*Assigned task*
Update the material below by replacing every occurrence of "Deep Ocean" with "Deep Sea", keeping everything else unchanged. Leave the pictures out of your version.

*Given records*

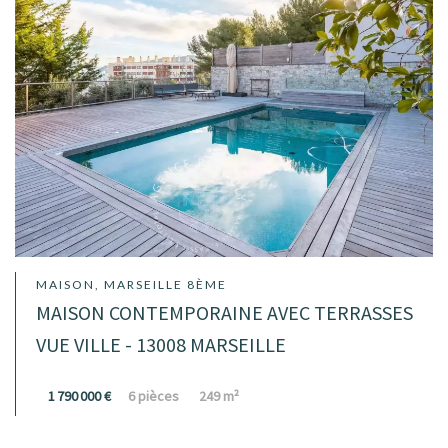
MAISON, MARSEILLE 8ÈME
MAISON CONTEMPORAINE AVEC TERRASSES
VUE VILLE - 13008 MARSEILLE
1 790 000 €
6 pièces
249 m²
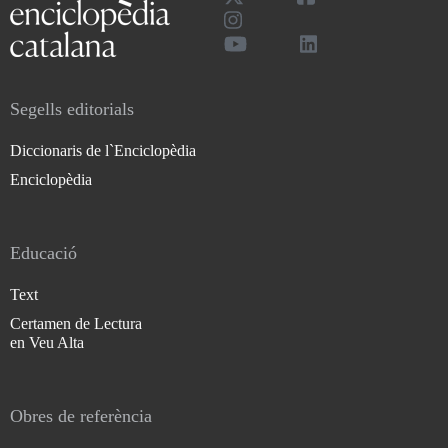
Segells editorials
Diccionaris de l`Enciclopèdia
Enciclopèdia
Educació
Text
Certamen de Lectura
en Veu Alta
Obres de referència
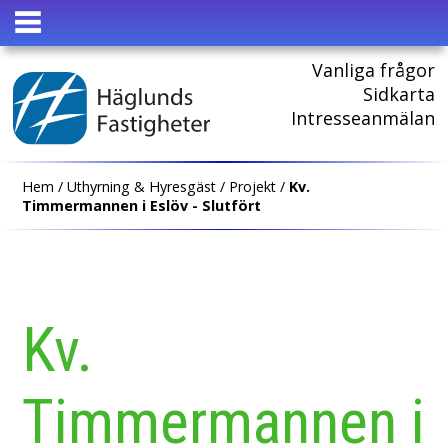
HEM
Vanliga frågor
Sidkarta
Intresseanmälan
Hem
/
Uthyrning & Hyresgäst
/
Projekt
/
Kv.
Timmermannen i Eslöv - Slutfört
Kv.
Timmermannen i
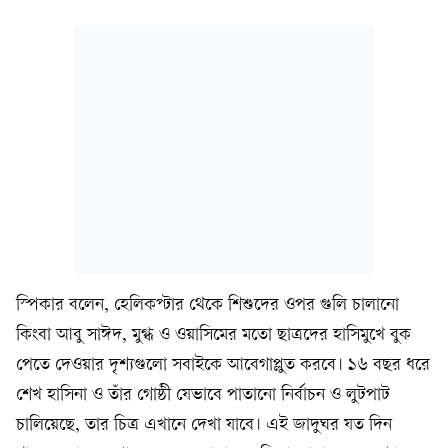
স্পিকার বলেন, হেলিকপ্টার থেকে শিশুদের ওপর গুলি চালানো
কিংবা আবু সাঈদ, মুগ্ধ ও ওয়াসিমের মতো ছাত্রদের হাসিমুখে বুক
পেতে দেওয়ার দৃশ্যগুলো সবাইকে আবেগাপ্লুত করবে। ১৬ বছর ধরে
শেখ হাসিনা ও তাঁর গোষ্ঠী যেভাবে পাতানো নির্বাচন ও লুটপাট
চালিয়েছে, তার চিত্র এখানে দেখা যাবে। এই জাদুঘর যত দিন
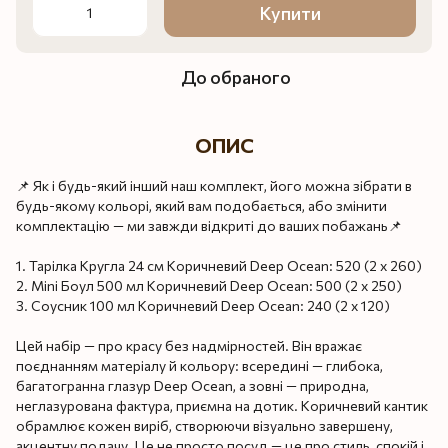
Купити
До обраного
ОПИС
📌 Як і будь-який інший наш комплект, його можна зібрати в
будь-якому кольорі, який вам подобається, або змінити
комплектацію — ми завжди відкриті до ваших побажань📌
1. Тарілка Кругла 24 см Коричневий Deep Ocean: 520 (2 x 260)
2. Mini Боул 500 мл Коричневий Deep Ocean: 500 (2 x 250)
3. Соусник 100 мл Коричневий Deep Ocean: 240 (2 x 120)
Цей набір — про красу без надмірностей. Він вражає
поєднанням матеріалу й кольору: всередині — глибока,
багатогранна глазур Deep Ocean, а зовні — природна,
неглазурована фактура, приємна на дотик. Коричневий кантик
обрамлює кожен виріб, створюючи візуально завершену,
акцентну подачу. Це не просто посуд — це про стиль, спокій і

*Result of the task*
MAISON, MARSEILLE 8ÈME
MAISON CONTEMPORAINE AVEC TERRASSES
VUE VILLE - 13008 MARSEILLE
1 790 000 €
6 pièces
249 m²
Segells editorials
Diccionaris de l`Enciclopèdia
Enciclopèdia
Educació
Text
Certamen de Lectura
en Veu Alta
Obres de referència
HEM
Vanliga frågor
Sidkarta
Intresseanmälan
Hem
/
Uthyrning & Hyresgäst
/
Projekt
/
Kv.
Timmermannen i Eslöv - Slutfört
Kv.
Timmermannen i
স্পিকার বলেন, হেলিকপ্টার থেকে শিশুদের ওপর গুলি চালানো
কিংবা আবু সাঈদ, মুগ্ধ ও ওয়াসিমের মতো ছাত্রদের হাসিমুখে বুক
পেতে দেওয়ার দৃশ্যগুলো সবাইকে আবেগাপ্লুত করবে। ১৬ বছর ধরে
শেখ হাসিনা ও তাঁর গোষ্ঠী যেভাবে পাতানো নির্বাচন ও লুটপাট
চালিয়েছে, তার চিত্র এখানে দেখা যাবে। এই জাদুঘর যত দিন
Купити
До обраного
ОПИС
📌 Як і будь-який інший наш комплект, його можна зібрати в
будь-якому кольорі, який вам подобається, або змінити
комплектацію — ми завжди відкриті до ваших побажань📌
1. Тарілка Кругла 24 см Коричневий Deep Sea: 520 (2 x 260)
2. Mini Боул 500 мл Коричневий Deep Sea: 500 (2 x 250)
3. Соусник 100 мл Коричневий Deep Sea: 240 (2 x 120)
Цей набір — про красу без надмірностей. Він вражає
поєднанням матеріалу й кольору: всередині — глибока,
багатогранна глазур Deep Sea, а зовні — природна,
неглазурована фактура, приємна на дотик. Коричневий кантик
обрамлює кожен виріб, створюючи візуально завершену,
акцентну подачу. Це не просто посуд — це про стиль, спокій і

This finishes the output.